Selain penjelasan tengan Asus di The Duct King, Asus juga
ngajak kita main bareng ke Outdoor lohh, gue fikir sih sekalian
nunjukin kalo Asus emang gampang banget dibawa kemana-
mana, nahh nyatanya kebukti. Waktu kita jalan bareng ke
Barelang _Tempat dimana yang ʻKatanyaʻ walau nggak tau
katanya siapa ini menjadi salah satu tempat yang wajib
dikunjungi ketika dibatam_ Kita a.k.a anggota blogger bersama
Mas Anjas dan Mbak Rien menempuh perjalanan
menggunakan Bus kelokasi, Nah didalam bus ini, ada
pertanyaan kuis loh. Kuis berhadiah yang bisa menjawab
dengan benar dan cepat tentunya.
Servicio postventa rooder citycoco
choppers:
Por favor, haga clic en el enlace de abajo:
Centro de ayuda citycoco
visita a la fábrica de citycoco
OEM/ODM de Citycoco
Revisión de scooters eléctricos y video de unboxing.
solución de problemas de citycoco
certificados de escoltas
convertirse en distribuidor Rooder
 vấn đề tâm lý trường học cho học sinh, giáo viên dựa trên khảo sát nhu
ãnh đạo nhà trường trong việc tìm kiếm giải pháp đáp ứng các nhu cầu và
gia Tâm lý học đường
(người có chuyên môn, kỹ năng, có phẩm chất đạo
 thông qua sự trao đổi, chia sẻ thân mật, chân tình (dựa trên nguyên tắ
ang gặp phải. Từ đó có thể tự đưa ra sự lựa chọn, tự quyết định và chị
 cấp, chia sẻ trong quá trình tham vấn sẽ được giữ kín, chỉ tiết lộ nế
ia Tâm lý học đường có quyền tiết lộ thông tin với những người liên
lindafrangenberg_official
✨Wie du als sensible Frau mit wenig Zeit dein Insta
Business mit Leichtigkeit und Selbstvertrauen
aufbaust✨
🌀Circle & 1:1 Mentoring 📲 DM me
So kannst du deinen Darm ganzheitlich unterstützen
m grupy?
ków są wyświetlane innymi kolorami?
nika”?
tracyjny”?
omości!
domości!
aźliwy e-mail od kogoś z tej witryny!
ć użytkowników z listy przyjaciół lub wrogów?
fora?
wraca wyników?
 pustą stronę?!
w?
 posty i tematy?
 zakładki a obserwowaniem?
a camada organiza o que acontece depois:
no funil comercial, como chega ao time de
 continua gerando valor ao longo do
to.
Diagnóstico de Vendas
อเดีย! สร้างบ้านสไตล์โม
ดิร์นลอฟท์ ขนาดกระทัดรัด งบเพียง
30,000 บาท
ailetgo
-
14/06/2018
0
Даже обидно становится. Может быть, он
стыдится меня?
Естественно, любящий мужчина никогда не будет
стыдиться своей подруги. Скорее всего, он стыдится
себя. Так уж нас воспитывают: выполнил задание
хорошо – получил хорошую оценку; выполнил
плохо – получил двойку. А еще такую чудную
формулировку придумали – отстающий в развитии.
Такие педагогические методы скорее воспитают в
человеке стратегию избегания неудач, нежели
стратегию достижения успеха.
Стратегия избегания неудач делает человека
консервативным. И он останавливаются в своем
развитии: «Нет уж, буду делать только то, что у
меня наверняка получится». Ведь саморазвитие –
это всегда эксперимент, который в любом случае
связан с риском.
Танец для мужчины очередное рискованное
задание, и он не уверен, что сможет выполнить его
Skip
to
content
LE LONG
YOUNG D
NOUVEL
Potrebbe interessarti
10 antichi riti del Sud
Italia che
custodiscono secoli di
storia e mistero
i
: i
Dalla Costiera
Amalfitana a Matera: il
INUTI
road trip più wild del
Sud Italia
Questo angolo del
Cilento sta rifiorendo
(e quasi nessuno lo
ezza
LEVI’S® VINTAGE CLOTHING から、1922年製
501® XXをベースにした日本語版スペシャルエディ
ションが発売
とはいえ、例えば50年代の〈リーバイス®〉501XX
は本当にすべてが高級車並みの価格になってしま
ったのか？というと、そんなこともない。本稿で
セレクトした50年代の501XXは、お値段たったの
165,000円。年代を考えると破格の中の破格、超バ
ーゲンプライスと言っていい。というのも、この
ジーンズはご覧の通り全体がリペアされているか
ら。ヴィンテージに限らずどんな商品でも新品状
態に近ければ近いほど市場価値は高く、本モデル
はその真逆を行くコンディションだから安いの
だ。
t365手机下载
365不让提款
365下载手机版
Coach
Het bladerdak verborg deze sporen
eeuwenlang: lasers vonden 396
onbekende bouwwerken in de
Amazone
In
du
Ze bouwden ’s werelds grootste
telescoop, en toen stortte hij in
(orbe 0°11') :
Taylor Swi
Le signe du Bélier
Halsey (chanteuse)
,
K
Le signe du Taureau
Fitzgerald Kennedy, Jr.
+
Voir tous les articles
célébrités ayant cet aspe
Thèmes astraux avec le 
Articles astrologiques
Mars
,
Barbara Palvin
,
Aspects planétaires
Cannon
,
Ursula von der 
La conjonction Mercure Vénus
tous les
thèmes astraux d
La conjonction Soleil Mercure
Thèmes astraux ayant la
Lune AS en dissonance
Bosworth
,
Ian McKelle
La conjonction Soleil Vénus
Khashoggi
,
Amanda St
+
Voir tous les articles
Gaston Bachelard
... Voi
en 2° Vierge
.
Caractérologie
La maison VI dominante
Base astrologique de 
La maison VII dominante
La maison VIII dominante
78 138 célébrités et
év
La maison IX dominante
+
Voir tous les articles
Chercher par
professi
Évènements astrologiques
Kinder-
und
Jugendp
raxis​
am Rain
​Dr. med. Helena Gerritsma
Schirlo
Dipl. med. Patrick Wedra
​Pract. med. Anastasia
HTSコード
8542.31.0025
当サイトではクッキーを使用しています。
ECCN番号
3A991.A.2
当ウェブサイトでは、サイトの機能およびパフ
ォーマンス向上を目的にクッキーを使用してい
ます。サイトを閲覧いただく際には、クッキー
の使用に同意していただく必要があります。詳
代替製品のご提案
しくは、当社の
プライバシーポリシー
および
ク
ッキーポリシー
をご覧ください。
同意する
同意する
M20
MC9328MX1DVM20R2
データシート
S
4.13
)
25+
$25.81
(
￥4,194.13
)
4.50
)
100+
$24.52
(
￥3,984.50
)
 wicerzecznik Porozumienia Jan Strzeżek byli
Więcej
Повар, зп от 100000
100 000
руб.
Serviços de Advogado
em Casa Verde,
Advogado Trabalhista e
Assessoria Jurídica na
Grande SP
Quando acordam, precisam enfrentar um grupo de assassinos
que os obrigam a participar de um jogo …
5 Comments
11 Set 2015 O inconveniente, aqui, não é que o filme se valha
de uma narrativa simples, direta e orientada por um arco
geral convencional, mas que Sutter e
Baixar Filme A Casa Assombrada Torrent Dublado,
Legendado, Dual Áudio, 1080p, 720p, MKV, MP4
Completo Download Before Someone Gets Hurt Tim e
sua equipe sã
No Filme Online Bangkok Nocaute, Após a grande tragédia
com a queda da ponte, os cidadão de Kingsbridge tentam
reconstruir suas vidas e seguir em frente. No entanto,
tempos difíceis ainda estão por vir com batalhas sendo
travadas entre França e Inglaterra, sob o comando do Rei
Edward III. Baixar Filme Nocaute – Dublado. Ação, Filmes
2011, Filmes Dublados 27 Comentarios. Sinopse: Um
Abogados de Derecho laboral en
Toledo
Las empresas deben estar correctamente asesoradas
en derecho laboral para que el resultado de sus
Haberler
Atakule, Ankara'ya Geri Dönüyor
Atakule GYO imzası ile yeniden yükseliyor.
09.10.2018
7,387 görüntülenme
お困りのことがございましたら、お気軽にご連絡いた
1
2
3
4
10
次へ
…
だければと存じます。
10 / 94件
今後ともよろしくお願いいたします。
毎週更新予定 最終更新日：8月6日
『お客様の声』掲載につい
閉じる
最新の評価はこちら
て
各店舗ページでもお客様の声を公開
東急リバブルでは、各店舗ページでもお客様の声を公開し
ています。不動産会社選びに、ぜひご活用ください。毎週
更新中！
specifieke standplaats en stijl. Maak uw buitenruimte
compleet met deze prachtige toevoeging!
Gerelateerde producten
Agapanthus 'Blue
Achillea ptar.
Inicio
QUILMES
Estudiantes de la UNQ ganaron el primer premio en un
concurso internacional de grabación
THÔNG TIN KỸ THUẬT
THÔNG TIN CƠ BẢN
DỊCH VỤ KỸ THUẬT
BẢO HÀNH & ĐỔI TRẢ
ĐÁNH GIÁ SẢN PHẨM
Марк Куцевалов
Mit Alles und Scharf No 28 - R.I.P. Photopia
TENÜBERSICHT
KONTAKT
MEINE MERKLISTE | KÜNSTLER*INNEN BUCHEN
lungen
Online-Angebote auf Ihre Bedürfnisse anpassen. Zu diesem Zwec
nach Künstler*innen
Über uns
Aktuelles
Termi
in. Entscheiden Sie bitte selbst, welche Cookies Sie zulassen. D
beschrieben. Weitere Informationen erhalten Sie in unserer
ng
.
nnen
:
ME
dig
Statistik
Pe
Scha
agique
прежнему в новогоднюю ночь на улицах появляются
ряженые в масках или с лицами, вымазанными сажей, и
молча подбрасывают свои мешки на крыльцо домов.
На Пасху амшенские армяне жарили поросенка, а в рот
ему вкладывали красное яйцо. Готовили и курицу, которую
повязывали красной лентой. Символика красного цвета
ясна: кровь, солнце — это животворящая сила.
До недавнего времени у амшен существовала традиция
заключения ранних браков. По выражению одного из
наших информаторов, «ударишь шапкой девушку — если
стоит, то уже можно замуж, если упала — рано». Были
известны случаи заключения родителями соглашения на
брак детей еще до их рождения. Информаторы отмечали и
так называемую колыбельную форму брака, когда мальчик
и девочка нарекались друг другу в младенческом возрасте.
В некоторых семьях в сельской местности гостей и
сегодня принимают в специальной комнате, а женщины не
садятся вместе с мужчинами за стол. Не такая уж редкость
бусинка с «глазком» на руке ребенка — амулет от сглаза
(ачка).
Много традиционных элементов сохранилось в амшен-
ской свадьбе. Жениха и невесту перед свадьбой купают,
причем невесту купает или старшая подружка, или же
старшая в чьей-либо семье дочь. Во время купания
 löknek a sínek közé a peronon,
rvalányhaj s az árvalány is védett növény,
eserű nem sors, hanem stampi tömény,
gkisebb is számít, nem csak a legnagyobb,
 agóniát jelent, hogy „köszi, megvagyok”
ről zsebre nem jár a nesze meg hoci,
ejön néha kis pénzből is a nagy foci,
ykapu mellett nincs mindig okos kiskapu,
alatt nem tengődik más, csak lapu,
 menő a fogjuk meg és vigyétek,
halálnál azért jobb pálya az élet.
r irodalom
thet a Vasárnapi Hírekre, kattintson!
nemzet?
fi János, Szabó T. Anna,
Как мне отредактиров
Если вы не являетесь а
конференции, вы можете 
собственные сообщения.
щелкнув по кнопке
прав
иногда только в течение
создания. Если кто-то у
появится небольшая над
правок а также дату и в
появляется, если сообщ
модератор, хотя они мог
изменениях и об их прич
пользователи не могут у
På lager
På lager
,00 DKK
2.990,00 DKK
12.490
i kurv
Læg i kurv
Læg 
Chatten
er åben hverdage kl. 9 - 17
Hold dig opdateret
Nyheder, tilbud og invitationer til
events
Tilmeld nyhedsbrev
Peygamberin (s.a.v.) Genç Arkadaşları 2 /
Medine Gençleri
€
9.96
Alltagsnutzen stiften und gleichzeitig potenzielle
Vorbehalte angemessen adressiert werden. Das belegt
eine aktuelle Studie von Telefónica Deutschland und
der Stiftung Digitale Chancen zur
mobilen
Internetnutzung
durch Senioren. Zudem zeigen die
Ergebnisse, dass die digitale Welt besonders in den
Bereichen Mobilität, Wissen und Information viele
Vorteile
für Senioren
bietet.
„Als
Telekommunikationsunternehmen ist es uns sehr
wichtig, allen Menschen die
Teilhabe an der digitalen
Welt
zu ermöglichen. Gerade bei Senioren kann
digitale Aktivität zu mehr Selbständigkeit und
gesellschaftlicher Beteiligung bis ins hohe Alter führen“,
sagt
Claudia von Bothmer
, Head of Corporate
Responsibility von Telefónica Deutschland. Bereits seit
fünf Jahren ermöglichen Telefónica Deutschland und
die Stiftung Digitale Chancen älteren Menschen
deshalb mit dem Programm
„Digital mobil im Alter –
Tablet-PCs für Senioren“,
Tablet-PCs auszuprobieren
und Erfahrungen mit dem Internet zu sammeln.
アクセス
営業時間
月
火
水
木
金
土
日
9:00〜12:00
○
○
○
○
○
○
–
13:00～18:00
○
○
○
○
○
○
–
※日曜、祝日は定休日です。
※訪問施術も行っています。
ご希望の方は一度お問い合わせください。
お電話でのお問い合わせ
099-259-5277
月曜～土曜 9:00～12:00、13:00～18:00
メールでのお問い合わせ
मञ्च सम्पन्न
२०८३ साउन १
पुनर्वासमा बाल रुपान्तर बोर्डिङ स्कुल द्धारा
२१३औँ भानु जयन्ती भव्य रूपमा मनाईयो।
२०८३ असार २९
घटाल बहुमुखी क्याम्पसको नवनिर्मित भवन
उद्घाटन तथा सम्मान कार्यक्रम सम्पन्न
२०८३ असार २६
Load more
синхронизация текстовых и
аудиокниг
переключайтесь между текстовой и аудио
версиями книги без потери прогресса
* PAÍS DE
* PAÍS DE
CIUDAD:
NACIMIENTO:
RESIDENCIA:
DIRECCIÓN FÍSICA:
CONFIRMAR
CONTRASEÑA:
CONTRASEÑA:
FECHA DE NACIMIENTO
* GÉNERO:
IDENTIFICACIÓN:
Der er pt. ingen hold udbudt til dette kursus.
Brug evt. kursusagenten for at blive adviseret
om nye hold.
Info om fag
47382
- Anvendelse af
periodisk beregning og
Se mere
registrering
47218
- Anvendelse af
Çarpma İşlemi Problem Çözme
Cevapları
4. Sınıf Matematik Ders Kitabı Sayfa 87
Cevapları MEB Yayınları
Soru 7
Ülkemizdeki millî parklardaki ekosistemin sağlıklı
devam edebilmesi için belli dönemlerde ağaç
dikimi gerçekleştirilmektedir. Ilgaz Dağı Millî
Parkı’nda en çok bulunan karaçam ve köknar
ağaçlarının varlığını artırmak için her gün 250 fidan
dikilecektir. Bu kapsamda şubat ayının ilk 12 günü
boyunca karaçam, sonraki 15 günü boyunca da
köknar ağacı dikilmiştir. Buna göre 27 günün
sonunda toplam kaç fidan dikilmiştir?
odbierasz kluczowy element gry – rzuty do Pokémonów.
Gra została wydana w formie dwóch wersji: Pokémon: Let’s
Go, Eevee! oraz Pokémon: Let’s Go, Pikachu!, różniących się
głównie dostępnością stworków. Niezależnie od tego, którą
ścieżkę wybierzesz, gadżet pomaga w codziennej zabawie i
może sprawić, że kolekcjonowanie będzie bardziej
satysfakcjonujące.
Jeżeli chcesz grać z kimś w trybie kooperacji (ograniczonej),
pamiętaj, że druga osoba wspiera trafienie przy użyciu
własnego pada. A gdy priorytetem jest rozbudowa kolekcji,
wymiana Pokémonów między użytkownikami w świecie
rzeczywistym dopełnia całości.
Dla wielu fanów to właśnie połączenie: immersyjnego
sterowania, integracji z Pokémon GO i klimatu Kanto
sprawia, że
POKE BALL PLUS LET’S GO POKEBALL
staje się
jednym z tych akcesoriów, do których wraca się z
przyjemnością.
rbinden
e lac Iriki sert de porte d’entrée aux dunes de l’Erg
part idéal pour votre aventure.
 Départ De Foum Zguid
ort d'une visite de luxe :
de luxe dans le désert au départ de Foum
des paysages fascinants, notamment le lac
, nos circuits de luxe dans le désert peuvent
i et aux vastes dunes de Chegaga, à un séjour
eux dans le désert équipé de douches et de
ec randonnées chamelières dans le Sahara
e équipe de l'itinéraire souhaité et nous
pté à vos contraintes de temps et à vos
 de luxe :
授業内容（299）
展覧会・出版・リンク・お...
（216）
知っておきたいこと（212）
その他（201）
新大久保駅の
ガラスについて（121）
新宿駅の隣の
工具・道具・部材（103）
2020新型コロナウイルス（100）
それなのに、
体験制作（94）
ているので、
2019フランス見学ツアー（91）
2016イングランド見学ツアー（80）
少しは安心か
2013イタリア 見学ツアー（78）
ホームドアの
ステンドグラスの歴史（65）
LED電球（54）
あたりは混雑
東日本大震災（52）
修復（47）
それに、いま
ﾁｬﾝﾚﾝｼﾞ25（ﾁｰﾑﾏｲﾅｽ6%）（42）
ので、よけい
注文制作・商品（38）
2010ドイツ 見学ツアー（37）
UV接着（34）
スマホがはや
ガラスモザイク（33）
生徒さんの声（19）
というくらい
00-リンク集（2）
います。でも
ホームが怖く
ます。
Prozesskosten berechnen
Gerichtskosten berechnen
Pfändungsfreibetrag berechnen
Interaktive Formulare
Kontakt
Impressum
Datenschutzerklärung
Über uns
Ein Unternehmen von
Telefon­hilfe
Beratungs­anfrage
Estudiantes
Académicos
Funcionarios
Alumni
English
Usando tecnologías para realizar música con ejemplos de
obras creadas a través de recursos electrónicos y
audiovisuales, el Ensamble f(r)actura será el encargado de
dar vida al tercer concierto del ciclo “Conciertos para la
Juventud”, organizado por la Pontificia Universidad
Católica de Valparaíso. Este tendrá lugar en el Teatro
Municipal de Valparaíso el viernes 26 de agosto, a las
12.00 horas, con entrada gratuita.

▶ TASK ITEM
Lines from the entries that contain the string "избегания" must be found and copied.

▶ EXERCISE SOLUTION
человеке стратегию избегания неудач, нежели
Стратегия избегания неудач делает человека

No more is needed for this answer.